Chicago has the Jane Byrne Interchange, the Jane Addams Hull-House Museum, Gwendolyn Brooks College Prep and Maggie Daley Park.
Not to mention a colorful mural gracing a wall of the Cultural Center, honoring 20 women for their contributions to arts and culture in the city.
But what about Ida B. Wells?
The African-American civil rights activist and journalist, whose dogged reporting exposed the horrors of lynching to a nation that too often preferred to look away, is still waiting for the city’s accolades.
Wells lived much of her life in Bronzeville. A South Side public housing project in that community was named after her. But the Ida B. Wells Homes are gone, and Wells deserves to have her legacy resurrected with a permanent, and frankly more fitting, tribute.
Two aldermen, Sophia King and Brendan Reilly, introduced an ordinance last week to rename Balbo Drive, which takes its name from World War II aviator Italo Balbo, for Wells.
But renaming Balbo Drive is the wrong move. Why risk pitting Italian-Americans against African-Americans in a divisive, distracting game of “Whose street is this?”
There’s no need to squabble over street names here. Not when there’s a better way to remember Wells, by building a major monument in her honor.
It’s about time, anyway, for the city to add a woman to its collection of commemorative busts and statues.
Wells’ descendants have been working for almost a decade to raise the $300,000 needed to build a memorial. Plans are to place it on a plaza on Langley Boulevard just south of 37th Street in Oakwood Shores, the mixed-income development that replaced the Ida B. Wells homes.
Acclaimed sculptor Richard Hunt, who has created numerous public art projects around town, designed the memorial that, once complete, would become part of the city’s public art collection.
So far, the Ida B. Wells Commemorative Art Committee is about halfway to its goal. If you value the contributions of women and African-Americans to our city, make a contribution at www.idabwellsmonument.org.
Want to know a bit more about Wells?
Born in Mississippi in 1862, Wells was just 16 when her parents died in a yellow fever epidemic and she took responsibility for raising her younger siblings. She moved to Memphis when a relative offered to help her find a teaching job there.
Wells wasn’t afraid to confront segregation head-on, even as a young black woman trying to make her way in life in the Jim Crow South.
That’s evident from a story that her daughter, Alfreda Duster, told Studs Terkel in a 1971 interview. On a train trip from Memphis to another small town, Wells refused to leave the first-class train car in which blacks weren’t supposed to ride.
After all, she’d bought a first-class ticket. So why should she move?
The train’s conductor thought otherwise, and with two other men, grabbed the young woman and dragged her off to the smoking car, Duster said. The whites in the car “got a good view and continued applauding the conductor for his brave stand,” Wells wrote in her autobiography.

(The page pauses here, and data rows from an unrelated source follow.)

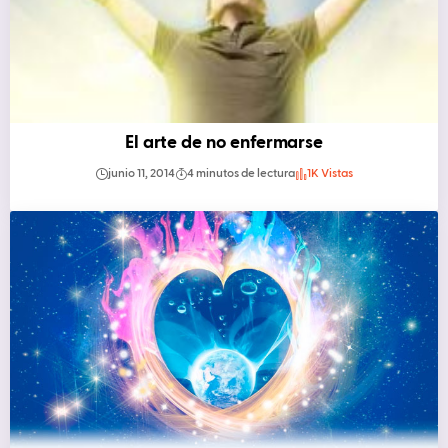
El arte de no enfermarse
junio 11, 2014
4 minutos de lectura
1K Vistas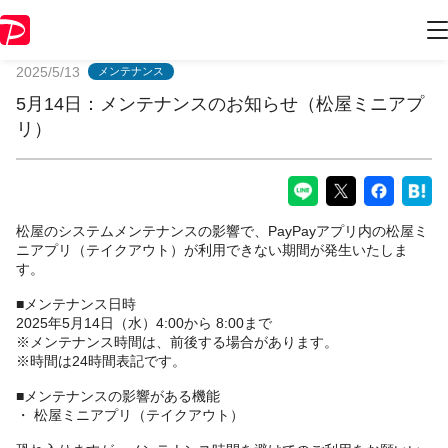
PayPayからのお知らせ
2025/5/13
メンテナンス
5月14日：メンテナンスのお知らせ（松屋ミニアプ
リ）
松屋のシステムメンテナンスの影響で、PayPayアプリ内の松屋ミ
ニアプリ（テイクアウト）が利用できない期間が発生いたしま
す。
■メンテナンス日時
2025年5月14日（水）4:00から 8:00まで
※メンテナンス時間は、前後する場合があります。
※時間は24時間表記です。
■メンテナンスの影響がある機能
・ 松屋ミニアプリ（テイクアウト）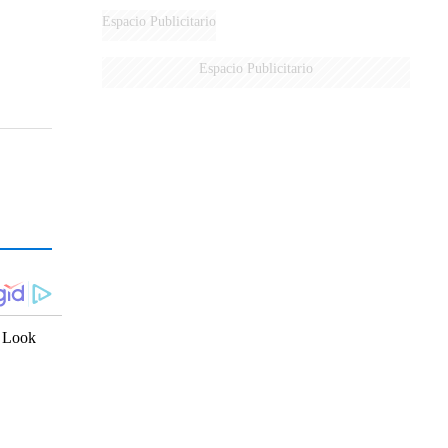
Espacio Publicitario
Espacio Publicitario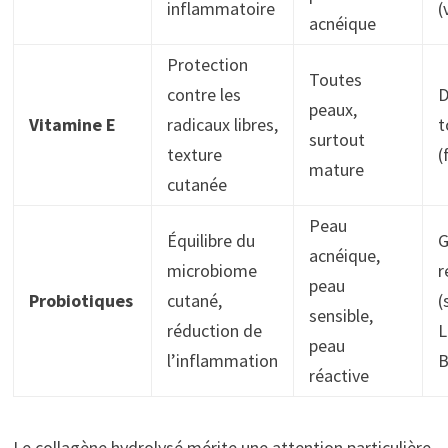
inflammatoire
(
acnéique
Protection
Toutes
contre les
D
peaux,
Vitamine E
radicaux libres,
t
surtout
texture
(
mature
cutanée
Peau
Équilibre du
G
acnéique,
microbiome
r
peau
Probiotiques
cutané,
(
sensible,
réduction de
L
peau
l’inflammation
B
réactive
Le collagène hydrolysé mérite une attention particulière.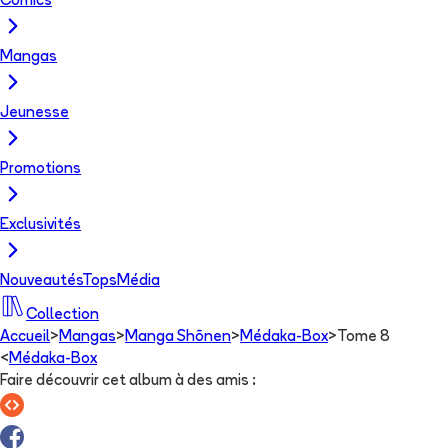
Comics
Mangas
Jeunesse
Promotions
Exclusivités
Nouveautés
Tops
Média
Collection
Accueil
>
Mangas
>
Manga Shōnen
>
Médaka-Box
>
Tome 8
<
Médaka-Box
Faire découvrir cet album à des amis
: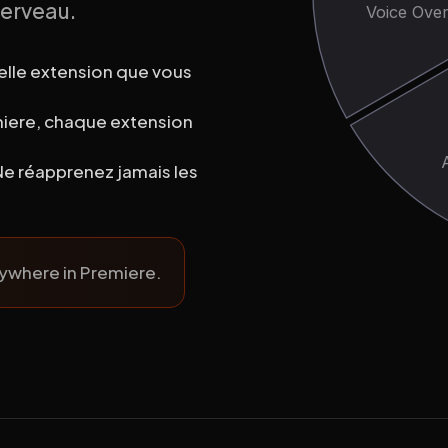
cerveau.
Voice Ove
elle extension que vous
ere, chaque extension
Ne réapprenez jamais les
nywhere in Premiere.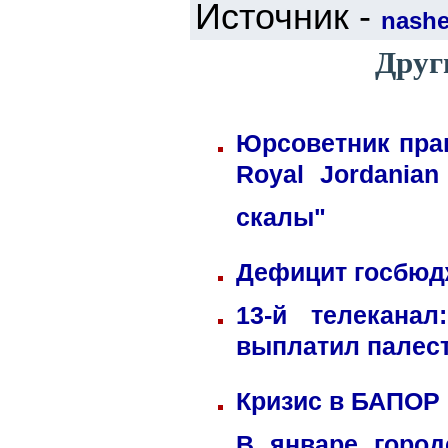
Источник -
nashe.
Друг
Юрсоветник пра
Royal Jordania
скалы"
Дефицит госбюдж
13-й телекана
выплатил палес
Кризис в БАПОР
В январе город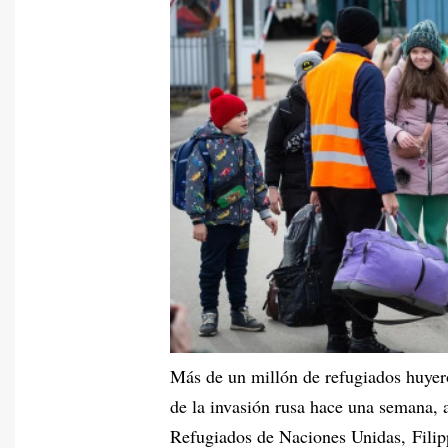
Más de un millón de refugiados huyero
de la invasión rusa hace una semana, 
Refugiados de Naciones Unidas, Filip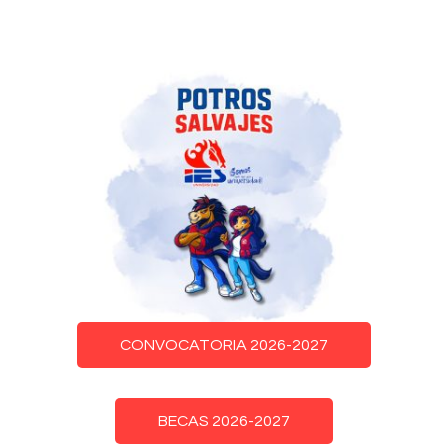
CONVOCATORIA 2026-2027
BECAS 2026-2027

Like all good journalists, Wells asked questions and went out to find the real story. She didn’t accept white southerners’ claims that black men were being lynched for raping white women. Many of the victims, she learned in interviews conducted across the South, were “guilty” of nothing more than stepping outside the boundaries of segregation.
She published stories to that effect in the small Memphis newspaper she edited. Other newspapers railed against her. The newspaper’s offices and printing press were ransacked. Wells’ life was threatened.
“The fact that a black scoundrel is allowed to live and utter such loathsome and repulsive calumnies is a volume of evidence as to the wonderful patience of Southern whites. But we have had enough of it.” the Daily Commercial wrote.
So Wells fled to Chicago. She kept writing and speaking out against lynching and for civil rights. She helped to elect the city’s first black alderman, Oscar DePriest. She worked with Susan B. Anthony on behalf of women’s suffrage, and with Jane Addams against segregation in public schools. She had a modern marriage, with her husband caring for their children while she worked and traveled.
Wells died in 1931.
Last month, Montgomery, Alabama opened a memorial to lynching victims.
The woman who told many of those victims’ stories deserves a memorial in Chicago as well.